[Provided data]

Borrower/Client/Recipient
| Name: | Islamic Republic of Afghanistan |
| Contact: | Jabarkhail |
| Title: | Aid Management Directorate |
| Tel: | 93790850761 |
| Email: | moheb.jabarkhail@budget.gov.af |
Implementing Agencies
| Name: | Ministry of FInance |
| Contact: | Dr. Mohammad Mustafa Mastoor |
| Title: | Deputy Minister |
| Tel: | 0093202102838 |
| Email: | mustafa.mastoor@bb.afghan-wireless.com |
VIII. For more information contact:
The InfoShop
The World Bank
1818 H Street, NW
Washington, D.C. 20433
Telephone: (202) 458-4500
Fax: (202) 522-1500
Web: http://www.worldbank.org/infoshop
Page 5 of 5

[/Provided data]

Work request:
Output nothing but the line containing "Deputy Minister |" and each line after it in the entries above, exactly as written.

Response to this task:
| Title: | Deputy Minister |
| Tel: | 0093202102838 |
| Email: | mustafa.mastoor@bb.afghan-wireless.com |
VIII. For more information contact:
The InfoShop
The World Bank
1818 H Street, NW
Washington, D.C. 20433
Telephone: (202) 458-4500
Fax: (202) 522-1500
Web: http://www.worldbank.org/infoshop
Page 5 of 5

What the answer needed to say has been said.